Target of rapamycin, TOR, kinase is a conserved regulator of cell growth whose activity is modulated in response to nutrients, energy and stress. Key proteins involved in the pathway are conserved in the model photosynthetic microalga Chlamydomonas reinhardtii, but the substrates of TOR kinase and downstream signaling network have not been elucidated. A study by the Hicks Group, published in New Phytologist, provides a new resource for investigating the phosphorylation networks governed by the TOR kinase pathway in Chlamydomonas.

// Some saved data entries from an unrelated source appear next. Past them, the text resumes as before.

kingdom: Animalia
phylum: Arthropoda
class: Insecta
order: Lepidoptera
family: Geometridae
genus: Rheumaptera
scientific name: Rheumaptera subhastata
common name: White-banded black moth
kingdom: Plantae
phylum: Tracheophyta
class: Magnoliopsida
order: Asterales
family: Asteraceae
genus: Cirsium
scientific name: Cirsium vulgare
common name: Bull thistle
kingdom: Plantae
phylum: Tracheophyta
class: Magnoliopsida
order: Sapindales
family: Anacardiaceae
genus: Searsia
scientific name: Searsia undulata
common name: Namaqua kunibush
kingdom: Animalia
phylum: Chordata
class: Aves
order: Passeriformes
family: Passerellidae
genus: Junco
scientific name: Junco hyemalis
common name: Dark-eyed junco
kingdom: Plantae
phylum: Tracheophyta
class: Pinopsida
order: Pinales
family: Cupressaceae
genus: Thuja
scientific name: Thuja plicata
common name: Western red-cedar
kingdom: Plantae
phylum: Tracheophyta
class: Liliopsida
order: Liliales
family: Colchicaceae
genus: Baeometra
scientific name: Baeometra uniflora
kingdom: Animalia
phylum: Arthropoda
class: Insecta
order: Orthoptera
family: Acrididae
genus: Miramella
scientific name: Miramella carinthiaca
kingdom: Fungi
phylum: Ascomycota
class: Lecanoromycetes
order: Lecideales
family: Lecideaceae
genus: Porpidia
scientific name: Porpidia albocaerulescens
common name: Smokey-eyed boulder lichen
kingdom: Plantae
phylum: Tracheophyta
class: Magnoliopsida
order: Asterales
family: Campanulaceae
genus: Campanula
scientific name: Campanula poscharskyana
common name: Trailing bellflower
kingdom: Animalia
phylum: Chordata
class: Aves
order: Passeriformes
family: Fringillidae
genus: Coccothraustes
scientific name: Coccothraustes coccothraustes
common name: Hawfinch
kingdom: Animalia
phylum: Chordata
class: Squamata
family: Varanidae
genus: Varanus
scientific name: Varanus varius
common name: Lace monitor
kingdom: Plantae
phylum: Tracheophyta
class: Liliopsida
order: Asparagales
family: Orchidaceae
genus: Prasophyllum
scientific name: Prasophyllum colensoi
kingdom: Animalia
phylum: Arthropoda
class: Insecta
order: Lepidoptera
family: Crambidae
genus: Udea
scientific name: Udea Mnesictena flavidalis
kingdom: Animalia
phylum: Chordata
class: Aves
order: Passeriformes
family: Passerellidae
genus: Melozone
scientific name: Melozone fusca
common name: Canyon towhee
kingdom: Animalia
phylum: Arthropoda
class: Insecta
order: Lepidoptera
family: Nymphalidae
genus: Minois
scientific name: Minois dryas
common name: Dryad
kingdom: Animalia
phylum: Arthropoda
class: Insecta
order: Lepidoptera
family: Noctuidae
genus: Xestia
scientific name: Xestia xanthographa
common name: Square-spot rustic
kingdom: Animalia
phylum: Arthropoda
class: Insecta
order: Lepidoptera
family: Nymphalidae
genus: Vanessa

Members of the Hicks Group used quantitative phosphoproteomics to investigate the effects of inhibiting Chlamydomonas TOR kinase on dynamic protein phosphorylation. Wild‐type and AZD‐insensitive Chlamydomonas strains were treated with TOR‐specific chemical inhibitors, rapamycin, AZD8055 and Torin1, after which differentially affected phosphosites were identified.
The group's quantitative phosphoproteomic dataset comprised 2547 unique phosphosites from 1432 different proteins. Inhibition of TOR kinase caused significant quantitative changes in phosphorylation at 258 phosphosites, from 219 unique phosphopeptides.
These results include Chlamydomonas homologs of TOR signaling‐related proteins, including a site on RPS6 with a decrease in phosphorylation. Additionally, phosphosites on proteins involved in translation and carotenoid biosynthesis were identified. Follow‐up experiments guided by these phosphoproteomic findings in lycopene beta/epsilon cyclase showed that carotenoid levels are affected by TORC1 inhibition and carotenoid production is under TOR control in algae.